Directions for this task | Within the entries underneath, how many lines include the string "LIST"? State only the number.

-------- Dataset --------

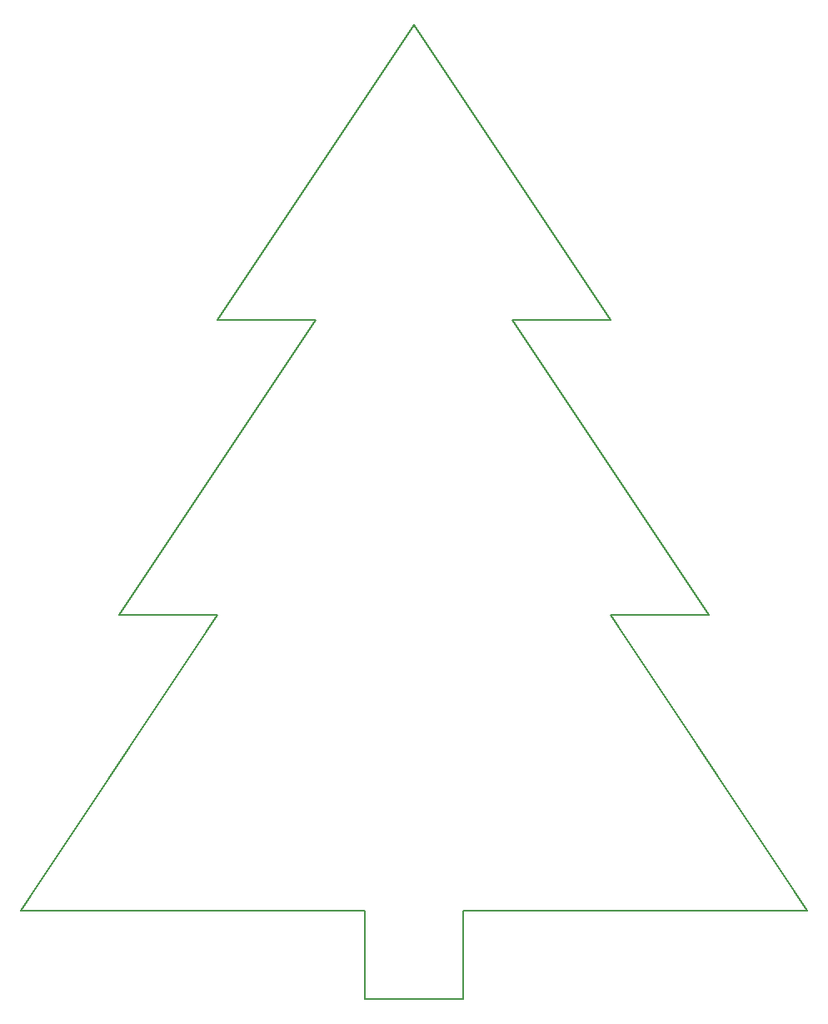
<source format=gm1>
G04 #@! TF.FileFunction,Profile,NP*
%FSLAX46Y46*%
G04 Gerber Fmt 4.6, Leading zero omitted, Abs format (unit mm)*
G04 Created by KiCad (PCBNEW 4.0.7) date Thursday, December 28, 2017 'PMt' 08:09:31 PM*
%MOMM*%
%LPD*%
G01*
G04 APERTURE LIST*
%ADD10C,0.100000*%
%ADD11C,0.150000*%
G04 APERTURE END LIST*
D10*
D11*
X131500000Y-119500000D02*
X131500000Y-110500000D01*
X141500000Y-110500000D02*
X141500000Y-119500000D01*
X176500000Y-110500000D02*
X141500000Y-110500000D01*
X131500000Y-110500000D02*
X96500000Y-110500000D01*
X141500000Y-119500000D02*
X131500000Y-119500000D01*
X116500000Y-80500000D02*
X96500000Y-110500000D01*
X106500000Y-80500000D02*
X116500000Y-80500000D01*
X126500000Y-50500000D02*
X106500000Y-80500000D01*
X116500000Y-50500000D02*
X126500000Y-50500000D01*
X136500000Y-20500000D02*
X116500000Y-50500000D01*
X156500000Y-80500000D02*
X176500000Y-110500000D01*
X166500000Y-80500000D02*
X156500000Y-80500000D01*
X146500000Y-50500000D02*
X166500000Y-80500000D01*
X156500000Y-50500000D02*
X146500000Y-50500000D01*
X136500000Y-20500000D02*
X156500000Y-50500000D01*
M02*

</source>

--------

Final answer | 2